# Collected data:

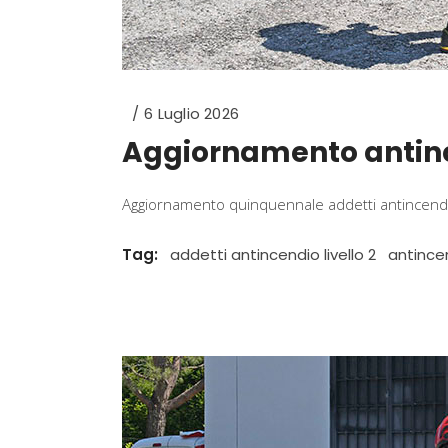
6 Luglio 2026
Aggiornamento antince
Aggiornamento quinquennale addetti antincendio 
Tag:
addetti antincendio livello 2
antincen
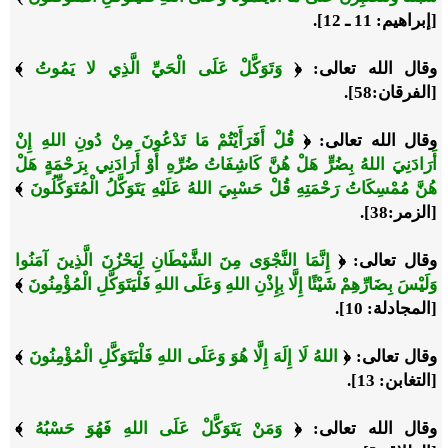
[إبراهيم: 11 ـ 12].
وقال الله تعالى:
﴿
وَتَوَكَّلْ عَلَى الْحَيِّ الَّذِي لا يَمُوتُ
﴾
[الفرقان:58].
وقال الله تعالى:
﴿
قُلْ أَفَرَأَيْتُمْ مَا تَدْعُونَ مِنْ دُونِ اللهِ إِنْ
أَرَادَنِيَ اللهُ بِضُرٍّ هَلْ هُنَّ كَاشِفَاتُ ضُرِّهِ أَوْ أَرَادَنِي بِرَحْمَةٍ هَلْ
هُنَّ مُمْسِكَاتُ رَحْمَتِهِ قُلْ حَسْبِيَ اللهُ عَلَيْهِ يَتَوَكَّلُ الْمُتَوَكِّلُونَ
﴾
[الزمر:38].
وقال تعالى:
﴿
إِنَّمَا النَّجْوَى مِنَ الشَّيْطَانِ لِيَحْزُنَ الَّذِينَ آمَنُوا
وَلَيْسَ بِضَارِّهِمْ شَيْئًا إِلَّا بِإِذْنِ اللهِ وَعَلَى اللهِ فَلْيَتَوَكَّلِ الْمُؤْمِنُونَ
﴾
[المجادلة: 10].
وقال تعالى:
﴿
اللهُ لَا إِلَهَ إِلَّا هُوَ وَعَلَى اللهِ فَلْيَتَوَكَّلِ الْمُؤْمِنُونَ
﴾
[التغابن: 13].
وقال الله تعالى:
﴿
وَمَنْ يَتَوَكَّلْ عَلَى اللهِ فَهُوَ حَسْبُهُ
﴾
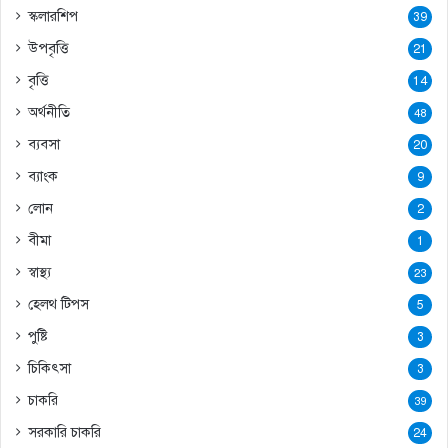
স্কলারশিপ
39
উপবৃত্তি
21
বৃত্তি
14
অর্থনীতি
48
ব্যবসা
20
ব্যাংক
9
লোন
2
বীমা
1
স্বাস্থ্য
23
হেলথ টিপস
5
পুষ্টি
3
চিকিৎসা
3
চাকরি
39
সরকারি চাকরি
24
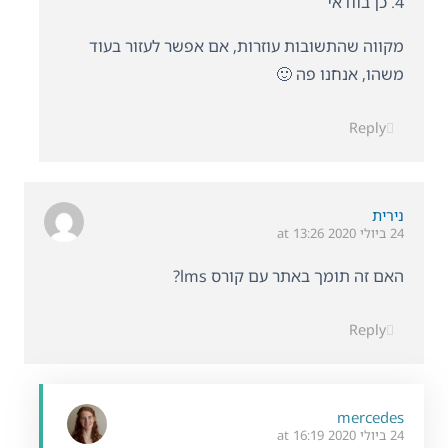
4. כן בוודאי
מקווה שהתשובות עוזרות, אם אפשר לעזור בעוד
משהו, אנחנו פה 🙂
Reply
נירית
24 ביולי 2020 at 13:26
האם זה תומך באתר עם קורס lms?
Reply
mercedes
24 ביולי 2020 at 16:19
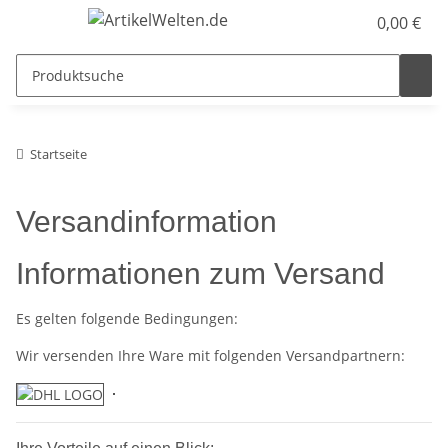
0,00 €
Startseite
Versandinformation
Informationen zum Versand
Es gelten folgende Bedingungen:
Wir versenden Ihre Ware mit folgenden Versandpartnern:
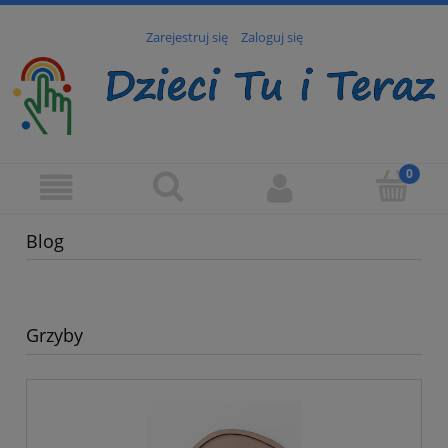
Zarejestruj się
Zaloguj się
Blog
Grzyby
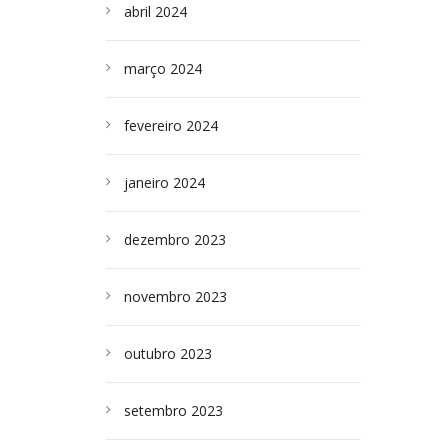
abril 2024
março 2024
fevereiro 2024
janeiro 2024
dezembro 2023
novembro 2023
outubro 2023
setembro 2023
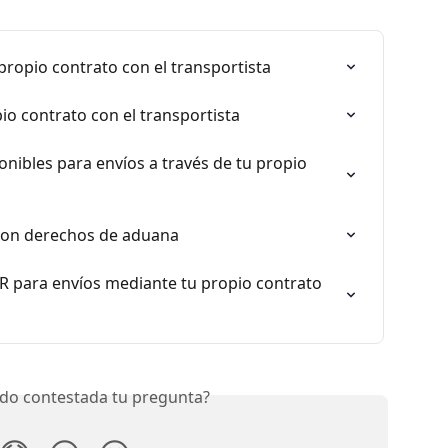
propio contrato con el transportista
pio contrato con el transportista
onibles para envíos a través de tu propio 
 con derechos de aduana
 para envíos mediante tu propio contrato 
do contestada tu pregunta?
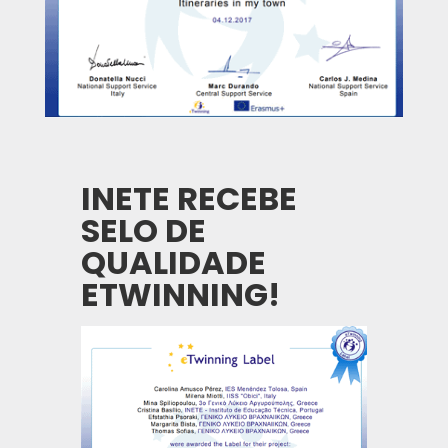
INETE RECEBE
SELO DE
QUALIDADE
ETWINNING!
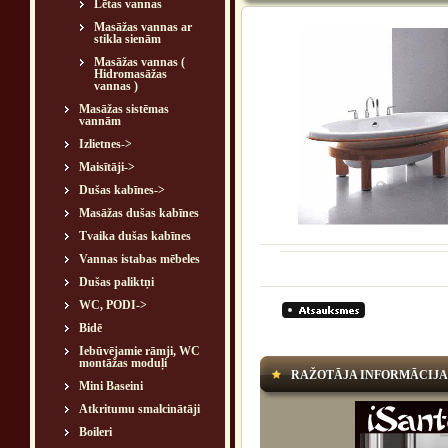
Lētas vannas
Masāžas vannas ar
stikla sienām
Masāžas vannas (
Hidromasāžas
vannas )
Masāžas sistēmas
vannām
Izlietnes->
Maisītāji->
Dušas kabīnes->
Masāžas dušas kabīnes
Tvaika dušas kabīnes
Vannas istabas mēbeles
Dušas paliktņi
WC, PODI->
Bidē
Iebūvējamie rāmji, WC
montāžas moduļi
RAŽOTĀJA INFORMĀCIJA
Mini Baseini
Atkritumu smalcinātāji
Boileri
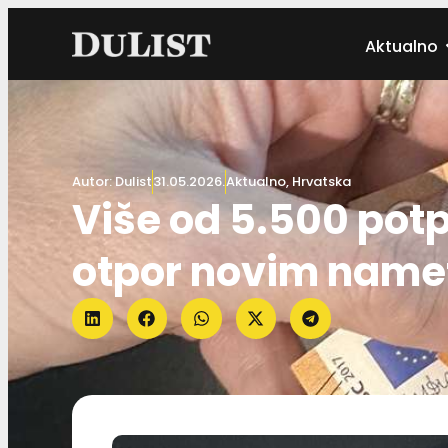
Aktualno
Autor:
Dulist
31.05.2026.
Aktualno
,
Hrvatska
Više od 5.500 potp
otpor novim name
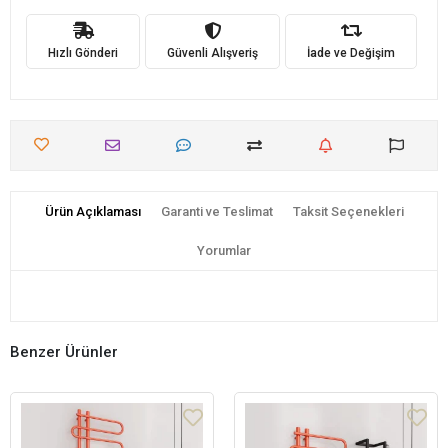
Hızlı Gönderi
Güvenli Alışveriş
İade ve Değişim
Ürün Açıklaması
Garanti ve Teslimat
Taksit Seçenekleri
Yorumlar
Benzer Ürünler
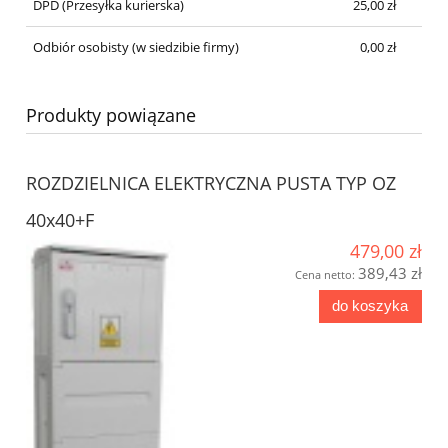
DPD
(Przesyłka kurierska)
25,00 zł
Odbiór osobisty
(w siedzibie firmy)
0,00 zł
Produkty powiązane
ROZDZIELNICA ELEKTRYCZNA PUSTA TYP OZ
40x40+F
479,00 zł
389,43 zł
Cena netto:
do koszyka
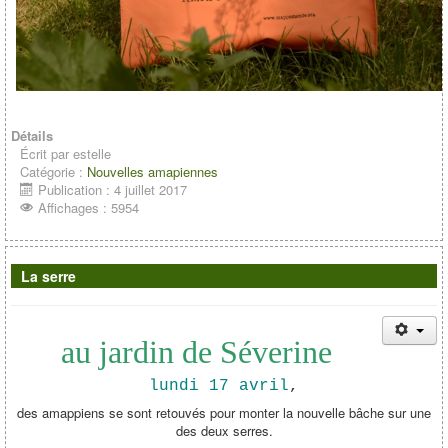
Détails
Écrit par
estelle
Catégorie :
Nouvelles amapiennes
Publication : 4 juillet 2017
Affichages : 5954
La serre
au jardin de Séverine
lundi 17 avril
,
des amappiens se sont retouvés pour monter la nouvelle bâche sur une
des deux serres.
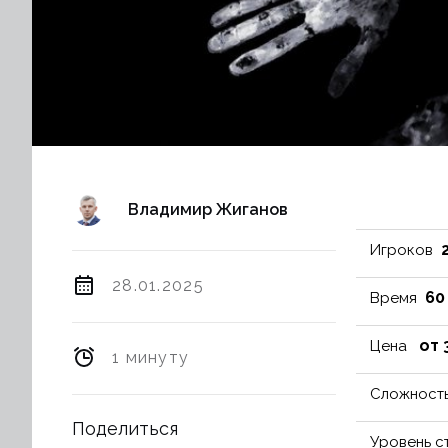
Владимир Жиганов
2
Игроков
28.01.2025
60
Время
от 
Цена
1 минуту
Сложност
Поделиться
Уровень с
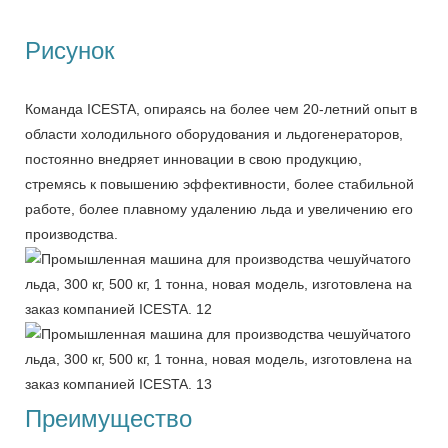
Рисунок
Команда ICESTA, опираясь на более чем 20-летний опыт в
области холодильного оборудования и льдогенераторов,
постоянно внедряет инновации в свою продукцию,
стремясь к повышению эффективности, более стабильной
работе, более плавному удалению льда и увеличению его
производства.
Преимущество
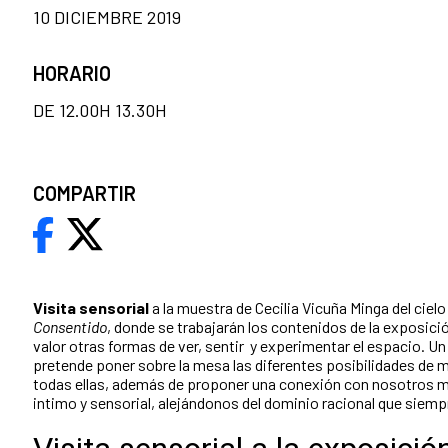
10 DICIEMBRE 2019
HORARIO
DE 12.00H 13.30H
COMPARTIR
Visita sensorial
a la muestra de Cecilia Vicuña Minga del ciel
Consentido
, donde se trabajarán los contenidos de la exposic
valor otras formas de ver, sentir y experimentar el espacio. 
pretende poner sobre la mesa las diferentes posibilidades de mi
todas ellas, además de proponer una conexión con nosotros 
intimo y sensorial, alejándonos del dominio racional que sie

# JOB ITEM:
Give every line above again exactly, with no pictures.

# TASK RESPONSE:
6 Luglio 2026
Aggiornamento antince
Aggiornamento quinquennale addetti antincendio 
Tag:
addetti antincendio livello 2
antincen
[إبراهيم: 11 ـ 12].
وقال الله تعالى:
﴿
وَتَوَكَّلْ عَلَى الْحَيِّ الَّذِي لا يَمُوتُ
﴾
[الفرقان:58].
وقال الله تعالى:
﴿
قُلْ أَفَرَأَيْتُمْ مَا تَدْعُونَ مِنْ دُونِ اللهِ إِنْ
أَرَادَنِيَ اللهُ بِضُرٍّ هَلْ هُنَّ كَاشِفَاتُ ضُرِّهِ أَوْ أَرَادَنِي بِرَحْمَةٍ هَلْ
هُنَّ مُمْسِكَاتُ رَحْمَتِهِ قُلْ حَسْبِيَ اللهُ عَلَيْهِ يَتَوَكَّلُ الْمُتَوَكِّلُونَ
﴾
[الزمر:38].
وقال تعالى:
﴿
إِنَّمَا النَّجْوَى مِنَ الشَّيْطَانِ لِيَحْزُنَ الَّذِينَ آمَنُوا
وَلَيْسَ بِضَارِّهِمْ شَيْئًا إِلَّا بِإِذْنِ اللهِ وَعَلَى اللهِ فَلْيَتَوَكَّلِ الْمُؤْمِنُونَ
﴾
[المجادلة: 10].
وقال تعالى:
﴿
اللهُ لَا إِلَهَ إِلَّا هُوَ وَعَلَى اللهِ فَلْيَتَوَكَّلِ الْمُؤْمِنُونَ
﴾
[التغابن: 13].
وقال الله تعالى:
﴿
وَمَنْ يَتَوَكَّلْ عَلَى اللهِ فَهُوَ حَسْبُهُ
﴾
স্কলারশিপ
39
উপবৃত্তি
21
বৃত্তি
14
অর্থনীতি
48
ব্যবসা
20
ব্যাংক
9
লোন
2
বীমা
1
স্বাস্থ্য
23
হেলথ টিপস
5
পুষ্টি
3
চিকিৎসা
3
চাকরি
39
সরকারি চাকরি
24
4. כן בוודאי
מקווה שהתשובות עוזרות, אם אפשר לעזור בעוד
משהו, אנחנו פה 🙂
Reply
נירית
24 ביולי 2020 at 13:26
האם זה תומך באתר עם קורס lms?
Reply
mercedes
24 ביולי 2020 at 16:19
0,00 €
Startseite
Versandinformation
Informationen zum Versand
Es gelten folgende Bedingungen:
Wir versenden Ihre Ware mit folgenden Versandpartnern:
Zarejestruj się
Zaloguj się
Blog
Grzyby
abril 2024
março 2024
fevereiro 2024
janeiro 2024
dezembro 2023
novembro 2023
outubro 2023
setembro 2023
propio contrato con el transportista
pio contrato con el transportista
onibles para envíos a través de tu propio 
 con derechos de aduana
 para envíos mediante tu propio contrato 
do contestada tu pregunta?
INETE RECEBE
SELO DE
QUALIDADE
ETWINNING!
Lētas vannas
Masāžas vannas ar
stikla sienām
Masāžas vannas (
Hidromasāžas
vannas )
Masāžas sistēmas
vannām
Izlietnes->
Maisītāji->
Dušas kabīnes->
Masāžas dušas kabīnes
Tvaika dušas kabīnes
Vannas istabas mēbeles
Dušas paliktņi
WC, PODI->
Bidē
Iebūvējamie rāmji, WC
montāžas moduļi
RAŽOTĀJA INFORMĀCIJA
Mini Baseini
Atkritumu smalcinātāji
Boileri
Aktualno
Autor:
Dulist
31.05.2026.
Aktualno
,
Hrvatska
Više od 5.500 potp
otpor novim name
Hızlı Gönderi
Güvenli Alışveriş
İade ve Değişim
Ürün Açıklaması
Garanti ve Teslimat
Taksit Seçenekleri
Yorumlar
Benzer Ürünler
DPD
(Przesyłka kurierska)
25,00 zł
Odbiór osobisty
(w siedzibie firmy)
0,00 zł
Produkty powiązane
ROZDZIELNICA ELEKTRYCZNA PUSTA TYP OZ
40x40+F
479,00 zł
389,43 zł
Cena netto:
do koszyka
Détails
Écrit par
estelle
Catégorie :
Nouvelles amapiennes
Publication : 4 juillet 2017
Affichages : 5954
La serre
au jardin de Séverine
lundi 17 avril
,
des amappiens se sont retouvés pour monter la nouvelle bâche sur une
des deux serres.
Владимир Жиганов
2
Игроков
28.01.2025
60
Время
от 
Цена
1 минуту
Сложност
Поделиться
Уровень с
Рисунок
Команда ICESTA, опираясь на более чем 20-летний опыт в
области холодильного оборудования и льдогенераторов,
постоянно внедряет инновации в свою продукцию,
стремясь к повышению эффективности, более стабильной
работе, более плавному удалению льда и увеличению его
производства.
Преимущество
10 DICIEMBRE 2019
HORARIO
DE 12.00H 13.30H
COMPARTIR
Visita sensorial
a la muestra de Cecilia Vicuña Minga del ciel
Consentido
, donde se trabajarán los contenidos de la exposic
valor otras formas de ver, sentir y experimentar el espacio. 
pretende poner sobre la mesa las diferentes posibilidades de mi
todas ellas, además de proponer una conexión con nosotros 
intimo y sensorial, alejándonos del dominio racional que sie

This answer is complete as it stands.